Назвали Артемом. Свекровь сказала, что если он будет Бенционом, то у него не будет бабушки.

Я всегда очень зависела от Роминого семейства. Во всем. Их мнение, их деньги, их планы.

Я при них — как Золушка. Только штамп о браке в паспорте освобождает меня от работы. Но не от презрения.

Мне было бы спокойней, если бы я взяла хотя бы одного нормального охранника. С нормальным пистолетом. Но я не могла. Потом, когда все это закончится, быстро бы выяснилось, что «в нештатной ситуации» я не слишком доверяю своим телохранительницам.

Кто не рискует, тот не пьет шампанское.

А вдруг получится?

Немного выпью — и рискну. Или лучше…

Я позвонила Рембо. Телефон отключен. Такого никогда не было. Набрала Анжеле. Они с Денисом в Завидово. У Антона тоже отключен. Меня все бросили. Ладно, значит, выпью. Pino Grigio.

Позвонил Рома. Я не взяла трубку. Не хотелось слышать его насмешливый голос. Посмотрим, как он заговорит потом. Как будет хвастаться перед друзьями, какая у него жена. И ему будут завидовать. Наверное, в первый раз за всю нашу совместную жизнь. А он будет смотреть на меня влюбленными глазами. И наверняка повысит лимит на карточке. Хотя я уже и сама буду зарабатывать.
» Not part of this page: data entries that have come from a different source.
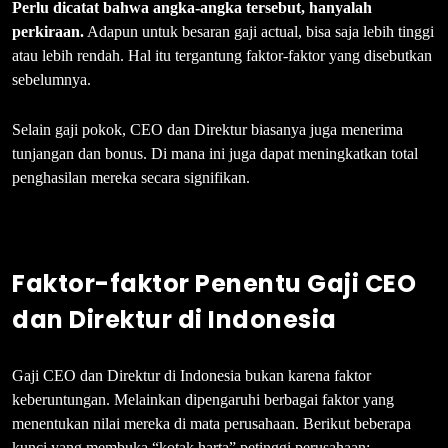
Perlu dicatat bahwa angka-angka tersebut, hanyalah
perkiraan.
Adapun untuk besaran gaji actual, bisa saja lebih tinggi
atau lebih rendah. Hal itu tergantung faktor-faktor yang disebutkan
sebelumnya.
Selain gaji pokok, CEO dan Direktur biasanya juga menerima
tunjangan dan bonus. Di mana ini juga dapat meningkatkan total
penghasilan mereka secara signifikan.
Faktor-faktor Penentu Gaji CEO
dan Direktur di Indonesia
Gaji CEO dan Direktur di Indonesia bukan karena faktor
keberuntungan. Melainkan dipengaruhi berbagai faktor yang
menentukan nilai mereka di mata perusahaan. Berikut beberapa
kunci yang membuka “kotak harta” petinggi perusahaan:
Мне нравилось представлять, как я куплю Роме что-нибудь дорогое. В подарок. Может быть, машину? Но сначала — себе. Невозможно ездить на этом «фольксвагене». Когда едешь на «мерседесе», с тобой знакомятся минимум «мерседесы», а сейчас мне даже «опели» сигналят и глазки строят. Ужас.

Рома мог бы давно уже поменять мне машину. Зачем он ушел из отцовского бизнеса? Отвратительный эгоизм.

Не подарю я ему машину. Телефон — в лучшем случае. Пусть еще постарается, чтобы я разрешила ему вернуться.

Рома позвонил еще раз. Я снова не ответила.

Даже не посмотрела на телефон. Он лежал на диване и настойчиво верещал. Как будто был абсолютно самостоятельной единицей, а не частью моей жизни. Одной из самых важных, пожалуй.

И самой функциональной.

Необитаемый остров плох хотя бы тем, что нет приема.

Пропущенный звонок не от Ромы.

От кого же? Незнакомый номер.

Через минуту телефон снова вздрогнул и зашевелился.

Это — Стас. Его мальчишеский, чистый голос.

Как будто я снова сижу на уроке, а в открытое окно врывается жизнь. Вместе с первыми лучами моей пятнадцатой весны и противным трескучим школьным звонком.

Стас младше меня лет на десять. Или на пятнадцать?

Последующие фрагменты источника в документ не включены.